== Given exercise A ==
Revise the climate-target excerpt below by giving the stretch from "Infometrics says the impact on" through "modelled at 1.1%." again, with "gross domestic product" changed to "GDP".

== Excerpt to read ==
BEGIN
The April 13 paper was released to the Green Party under the Official Information Act but only became available publicly partway through the government's publication consultation on new climate change targets, which concluded on June 3, and is not highlighted in consultation documents.

Infometrics says the impact of reducing non-agricultural greenhouse gas emissions to 40% below 1990 levels – the target currently adopted by the EU – would cost just over one-tenth of one percentage point of growth a year between 2021 and 2030, the next so-called "commitment period" for a globally negotiated new pact to tackle climate change.

The Infometrics modelling, which assumes global carbon prices rising to average $50 a tonne, also suggests that there would be little difference between adopting a 40% cut target and a 5% cut.

New Zealand is currently offering to cut greenhouse gases by 5% on 1990 levels by 2050 but is to refresh that target ahead of the global summit on climate change action scheduled for December, in Paris. Some 10,000 submissions were received on the consultation document, which focused on a per household cost calculated at $1270-1800 for targeted cuts of 5% and 40% respectively, assuming average household income of $85,000 a year by 2027 and a $50 carbon price.

Infometrics says the impact on household incomes from a 10% reduction in emissions over 10 years is "not large" at an estimated 1.2%, rising to 1.7% on a 40% target.

Looking at national economic output rather that household income, Infometrics projects a 5% greenhouse gas reduction target would reduce gross domestic product by a total of 0.9% over the 10 years between 2021 and 2030, while assuming that the New Zealand economy would grow by an average of 2.1% every year during that period. With a 40% cut, the impact over a decade is modelled at 1.1%.
END
== Given exercise B ==
Transcribe the stretch of the listing below from the line containing "collector number: 63" through the line containing "catalogue / barcode: US 2249473", keeping every line unchanged.

== Records shown ==
BEGIN
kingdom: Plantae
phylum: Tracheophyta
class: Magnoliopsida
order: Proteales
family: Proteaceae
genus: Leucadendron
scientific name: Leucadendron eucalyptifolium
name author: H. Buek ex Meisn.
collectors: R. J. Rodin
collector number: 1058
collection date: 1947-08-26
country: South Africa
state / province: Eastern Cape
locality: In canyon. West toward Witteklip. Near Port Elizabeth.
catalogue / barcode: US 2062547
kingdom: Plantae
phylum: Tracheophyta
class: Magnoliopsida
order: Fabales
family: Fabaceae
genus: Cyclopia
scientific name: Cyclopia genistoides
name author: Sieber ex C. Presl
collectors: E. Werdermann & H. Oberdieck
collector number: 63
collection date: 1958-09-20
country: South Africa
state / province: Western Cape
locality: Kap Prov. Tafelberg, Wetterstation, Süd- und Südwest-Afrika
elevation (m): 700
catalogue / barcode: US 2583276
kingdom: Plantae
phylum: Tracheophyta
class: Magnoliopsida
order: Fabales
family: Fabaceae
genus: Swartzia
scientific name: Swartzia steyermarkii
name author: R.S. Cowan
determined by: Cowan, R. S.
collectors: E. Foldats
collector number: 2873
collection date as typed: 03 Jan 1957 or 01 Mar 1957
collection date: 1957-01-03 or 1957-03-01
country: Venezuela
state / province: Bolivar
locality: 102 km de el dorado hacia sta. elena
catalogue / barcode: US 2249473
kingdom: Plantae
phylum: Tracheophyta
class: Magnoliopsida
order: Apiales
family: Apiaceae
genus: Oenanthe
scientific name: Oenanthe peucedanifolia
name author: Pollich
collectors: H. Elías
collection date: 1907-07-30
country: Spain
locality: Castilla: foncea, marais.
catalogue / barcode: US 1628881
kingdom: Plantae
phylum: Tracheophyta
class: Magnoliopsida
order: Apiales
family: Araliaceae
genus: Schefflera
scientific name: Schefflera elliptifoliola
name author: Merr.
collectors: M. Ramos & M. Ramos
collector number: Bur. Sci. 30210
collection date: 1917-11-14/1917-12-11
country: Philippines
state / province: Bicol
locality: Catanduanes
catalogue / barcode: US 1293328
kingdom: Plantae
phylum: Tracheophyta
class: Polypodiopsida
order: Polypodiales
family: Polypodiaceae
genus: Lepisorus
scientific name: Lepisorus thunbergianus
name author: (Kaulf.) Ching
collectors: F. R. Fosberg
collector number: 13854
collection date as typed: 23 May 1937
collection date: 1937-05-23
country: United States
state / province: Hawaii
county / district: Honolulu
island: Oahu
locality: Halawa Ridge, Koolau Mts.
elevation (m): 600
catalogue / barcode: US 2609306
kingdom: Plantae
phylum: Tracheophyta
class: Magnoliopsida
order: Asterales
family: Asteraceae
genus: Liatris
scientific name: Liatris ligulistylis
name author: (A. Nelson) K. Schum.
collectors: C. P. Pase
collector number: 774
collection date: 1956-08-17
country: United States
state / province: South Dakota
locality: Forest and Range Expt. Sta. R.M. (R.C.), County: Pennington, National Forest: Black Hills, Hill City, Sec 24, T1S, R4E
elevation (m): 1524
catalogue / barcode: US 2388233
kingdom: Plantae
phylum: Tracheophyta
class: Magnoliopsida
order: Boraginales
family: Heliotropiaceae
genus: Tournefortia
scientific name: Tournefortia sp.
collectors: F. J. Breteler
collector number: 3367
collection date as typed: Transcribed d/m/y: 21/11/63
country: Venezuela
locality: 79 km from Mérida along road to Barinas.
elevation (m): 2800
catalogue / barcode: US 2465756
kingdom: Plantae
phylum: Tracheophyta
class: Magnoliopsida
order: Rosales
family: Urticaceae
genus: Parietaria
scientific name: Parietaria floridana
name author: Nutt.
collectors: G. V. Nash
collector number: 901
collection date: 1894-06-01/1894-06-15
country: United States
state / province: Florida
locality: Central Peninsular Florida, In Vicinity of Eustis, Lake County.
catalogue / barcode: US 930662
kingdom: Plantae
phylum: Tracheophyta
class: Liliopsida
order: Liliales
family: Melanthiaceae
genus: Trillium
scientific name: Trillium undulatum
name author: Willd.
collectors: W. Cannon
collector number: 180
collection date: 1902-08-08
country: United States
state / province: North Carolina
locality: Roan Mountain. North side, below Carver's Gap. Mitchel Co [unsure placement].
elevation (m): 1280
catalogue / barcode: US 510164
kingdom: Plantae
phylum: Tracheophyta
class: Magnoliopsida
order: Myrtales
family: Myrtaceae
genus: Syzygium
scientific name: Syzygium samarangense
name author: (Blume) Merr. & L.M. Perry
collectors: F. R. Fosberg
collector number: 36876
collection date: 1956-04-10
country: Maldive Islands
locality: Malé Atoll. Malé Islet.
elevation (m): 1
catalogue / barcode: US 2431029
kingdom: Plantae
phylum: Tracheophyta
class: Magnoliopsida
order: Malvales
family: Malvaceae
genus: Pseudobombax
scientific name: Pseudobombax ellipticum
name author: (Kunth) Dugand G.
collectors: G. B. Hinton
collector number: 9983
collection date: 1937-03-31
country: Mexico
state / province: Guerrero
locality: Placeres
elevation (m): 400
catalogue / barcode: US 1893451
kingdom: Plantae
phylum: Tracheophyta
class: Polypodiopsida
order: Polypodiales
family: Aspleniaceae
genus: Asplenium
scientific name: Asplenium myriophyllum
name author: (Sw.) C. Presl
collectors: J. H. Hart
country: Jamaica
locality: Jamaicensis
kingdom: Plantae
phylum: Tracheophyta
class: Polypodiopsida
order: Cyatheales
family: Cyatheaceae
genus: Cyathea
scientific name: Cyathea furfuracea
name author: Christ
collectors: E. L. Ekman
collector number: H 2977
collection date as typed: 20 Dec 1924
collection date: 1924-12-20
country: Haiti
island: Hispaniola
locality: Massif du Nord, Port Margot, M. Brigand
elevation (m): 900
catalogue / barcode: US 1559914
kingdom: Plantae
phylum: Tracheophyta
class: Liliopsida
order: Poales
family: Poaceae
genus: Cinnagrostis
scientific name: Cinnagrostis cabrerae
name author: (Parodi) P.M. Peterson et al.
END
== Worked solution A ==
Infometrics says the impact on household incomes from a 10% reduction in emissions over 10 years is "not large" at an estimated 1.2%, rising to 1.7% on a 40% target.

Looking at national economic output rather that household income, Infometrics projects a 5% greenhouse gas reduction target would reduce GDP by a total of 0.9% over the 10 years between 2021 and 2030, while assuming that the New Zealand economy would grow by an average of 2.1% every year during that period. With a 40% cut, the impact over a decade is modelled at 1.1%.

== Worked solution B ==
collector number: 63
collection date: 1958-09-20
country: South Africa
state / province: Western Cape
locality: Kap Prov. Tafelberg, Wetterstation, Süd- und Südwest-Afrika
elevation (m): 700
catalogue / barcode: US 2583276
kingdom: Plantae
phylum: Tracheophyta
class: Magnoliopsida
order: Fabales
family: Fabaceae
genus: Swartzia
scientific name: Swartzia steyermarkii
name author: R.S. Cowan
determined by: Cowan, R. S.
collectors: E. Foldats
collector number: 2873
collection date as typed: 03 Jan 1957 or 01 Mar 1957
collection date: 1957-01-03 or 1957-03-01
country: Venezuela
state / province: Bolivar
locality: 102 km de el dorado hacia sta. elena
catalogue / barcode: US 2249473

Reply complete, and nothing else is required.